As for me, I like sport style. But it doesn’t mean that I like sport trousers and sport shoes. My style can be char­acterized as a street or youth style. I can’t say that I wear clothes that are fashionable at the moment. If 1 like some­thing, I wear it and don’t care whether it’s in fashion or not. Sometimes I do quite the opposite: I don’t buy the clothes that are in fashion and all the people have them. I don’t like skirts. When I was smaller, I used to wear clothes that were larger than I needed: trousers, sweaters, blouses. Now I also like to wear trousers and blouses but of my size. I don’t know what clothes I look best in but none of my friends has ever told me that I look bad in the clothes I usually wear. Speaking about men and women, it’s dif­ficult to say who is more interested in clothes. I do know some boys who can’t go out without spending no less than half an hour trying on different items of clothes to find out which one they look best in. It’s also hard to say what is in fashion in our country .


I do not buy magazines or watch special programmes on TV. I like those things which only I have. I can’t afford buying clothes in the shops, that’s why I buy them in second-hand shops. There I can find unique clothes at normal prices. And I have one weak point: I like to wear old clothes, for ex­ample, the clothes which my mother was wearing when she was a teenager.

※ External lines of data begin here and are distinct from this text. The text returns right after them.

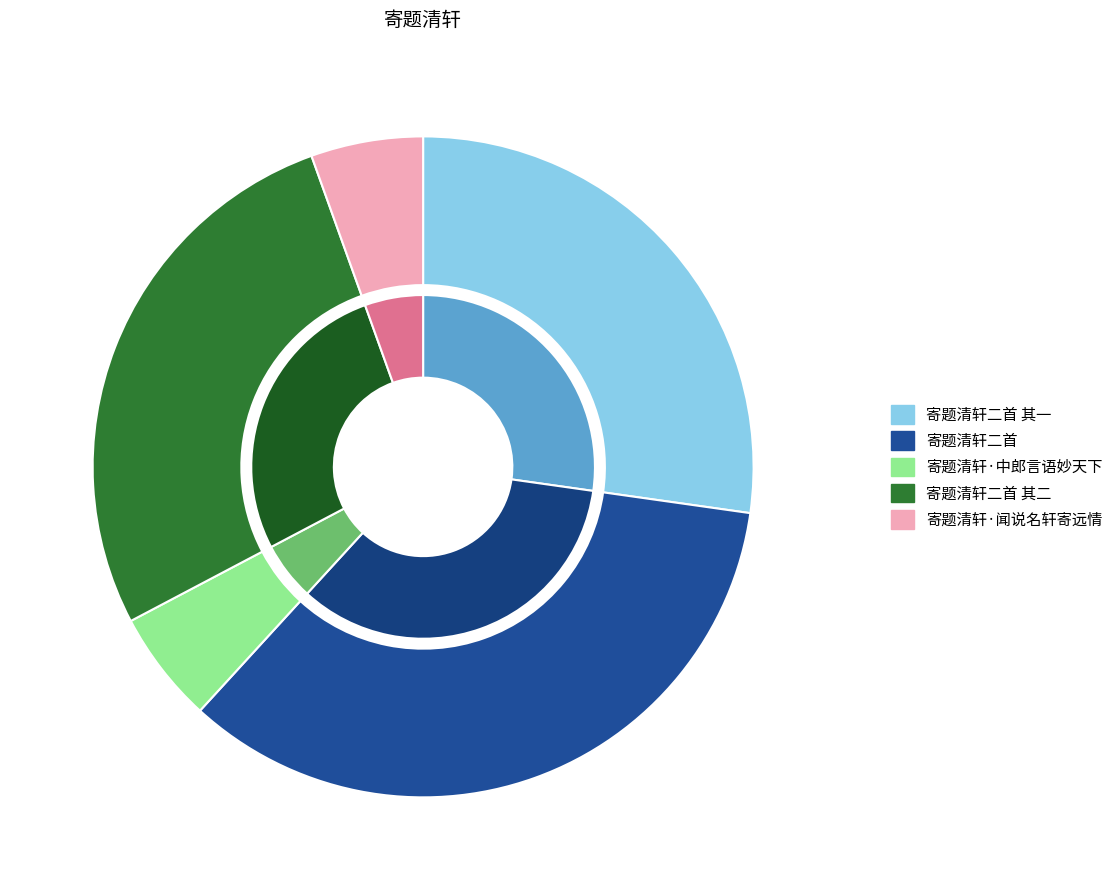

What portion of the pie excludes 寄题清轩二首?

65.4%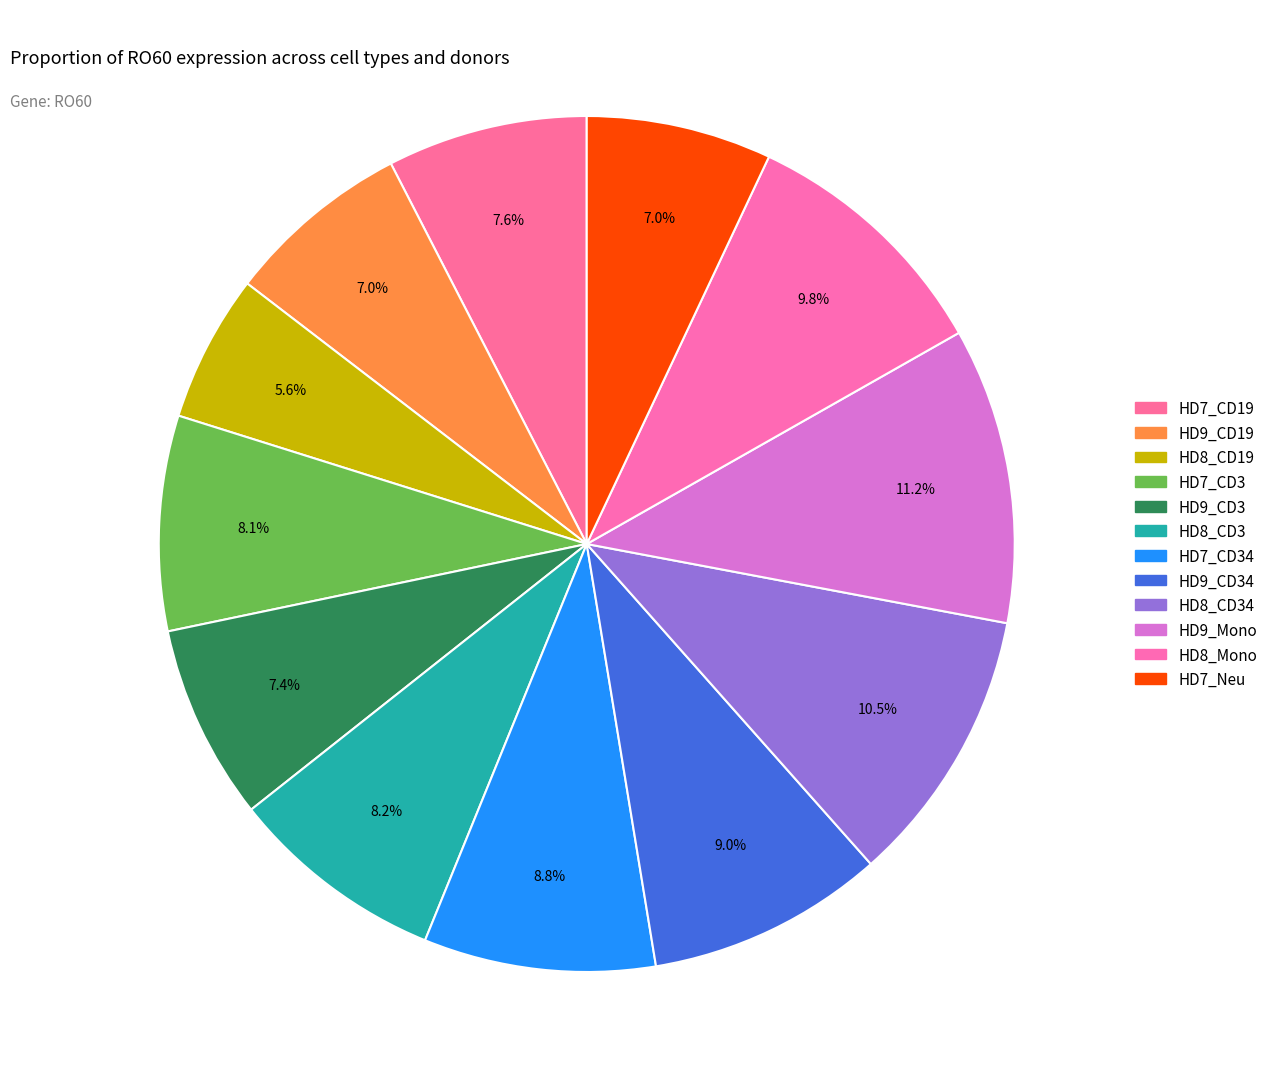

How many slices are in this pie chart?

12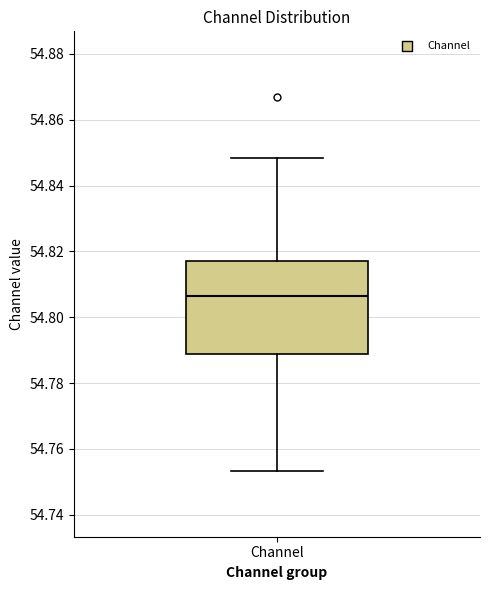

Transcribe this box plot: give where the median line is, the range the box spans, and where the two whiskers end, as read against the y-axis. The values are not printed on the chart, so give them approximately, as read against the axis.

median 54.806, box 54.788 to 54.818, whiskers 54.754 to 54.848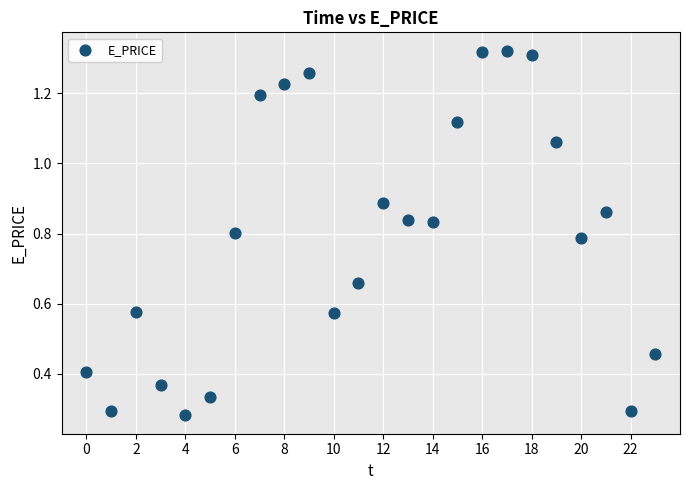

What is the range of Y values (max minus min)?

1.0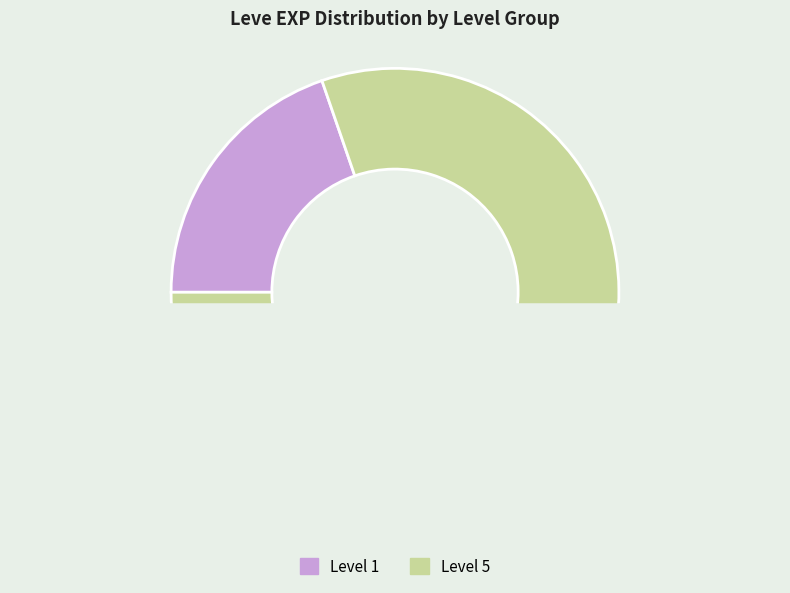

Is there any slice that represents more than half of the pie?

Yes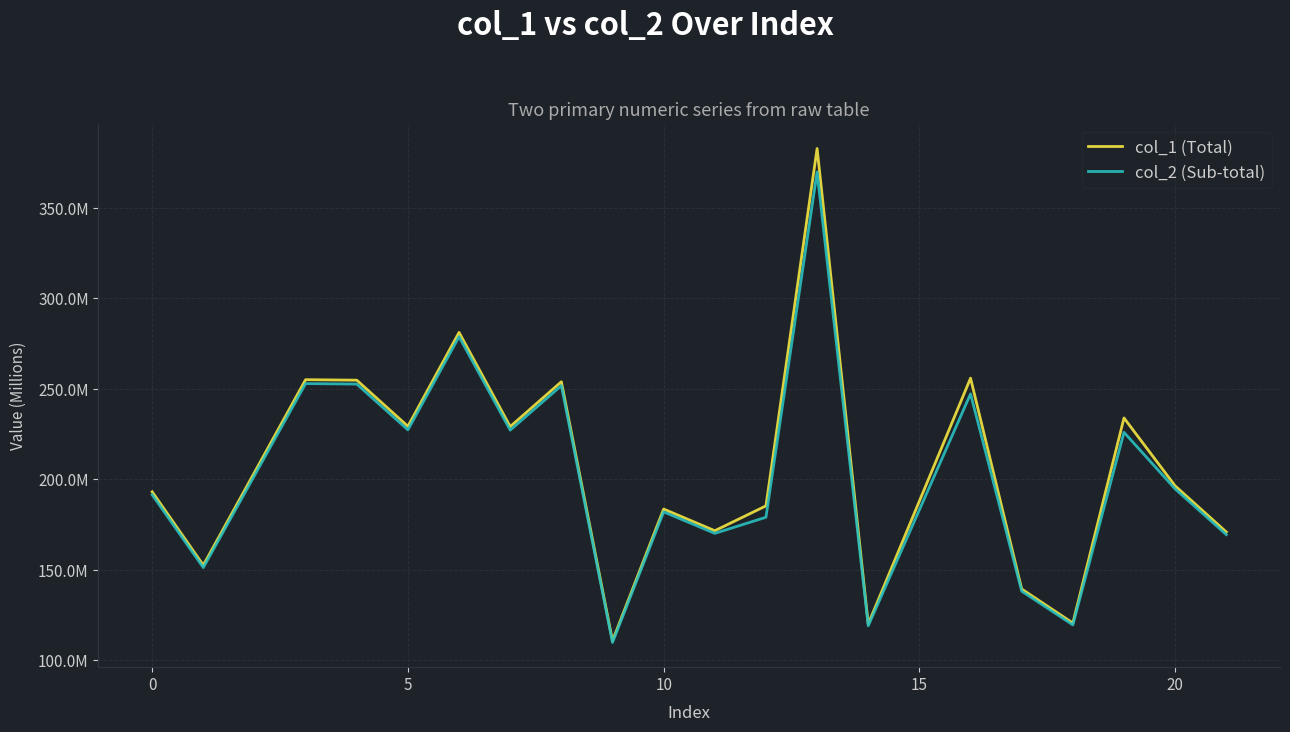

What are all the series names shown in the legend?

col_1 (Total), col_2 (Sub-total)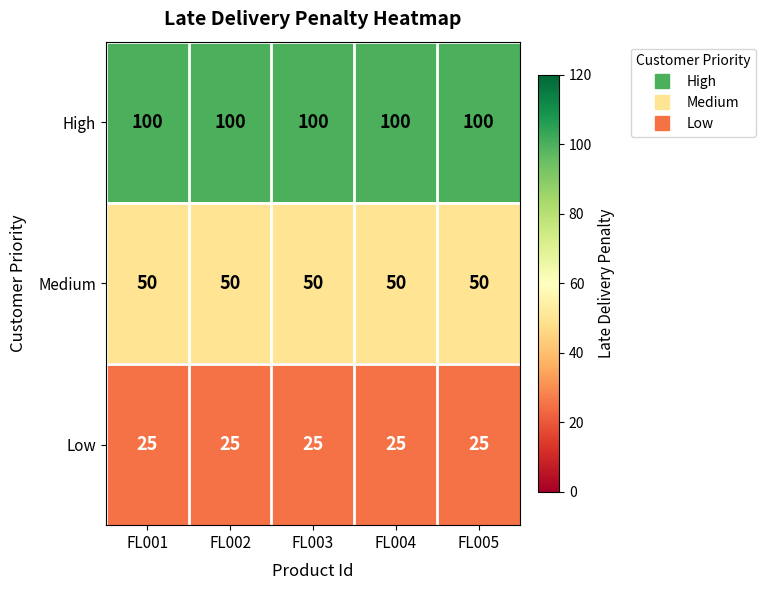

True or false: Low has a value of 7 at FL003.

False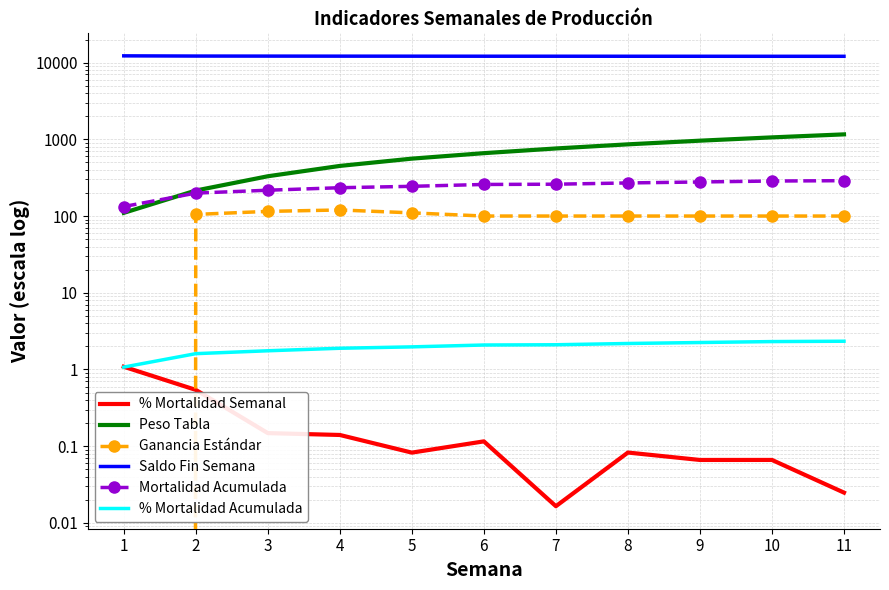

The % Mortalidad Semanal series shows 0.1 at 4. True or false?

False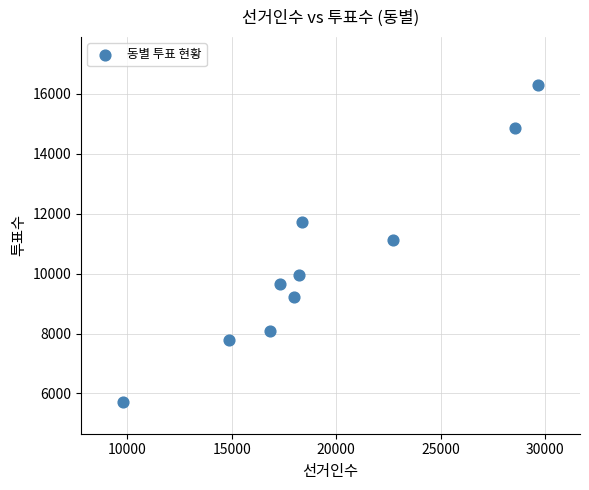

What is the average X value?

19431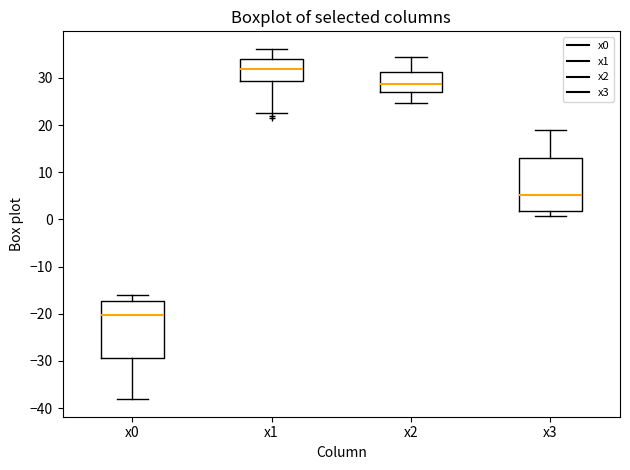

Where does the median line of the box for x3 sit on the y-axis? The values are not printed on the chart, so give them approximately, as read against the axis.

5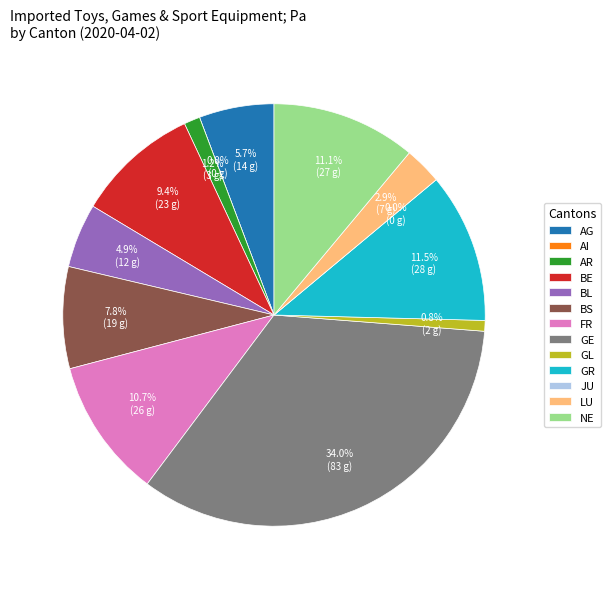

Which has a higher value, GE or BL?

GE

I’m not very fashion conscious, I’m not a fashion victim. Actually, I can wear what I want to but there are some exclusions. For example, I have to wear uniform at school and I which depends on what kind of music I listen to or in what mood I am that day. I feel myself mostly comfortable in jeans and casual clothes. I can’t decide what clothes I look best in but when I’m wearing comfortable clothes I feel more self-reliant. It’s an under­standable thing that women are more interested in clothes than men because they have to look elegant, fashionable to conquer these men. I choose my clothes according to my mood, the way of my life, the music I listen to, the place I’m going to and the price and my finances.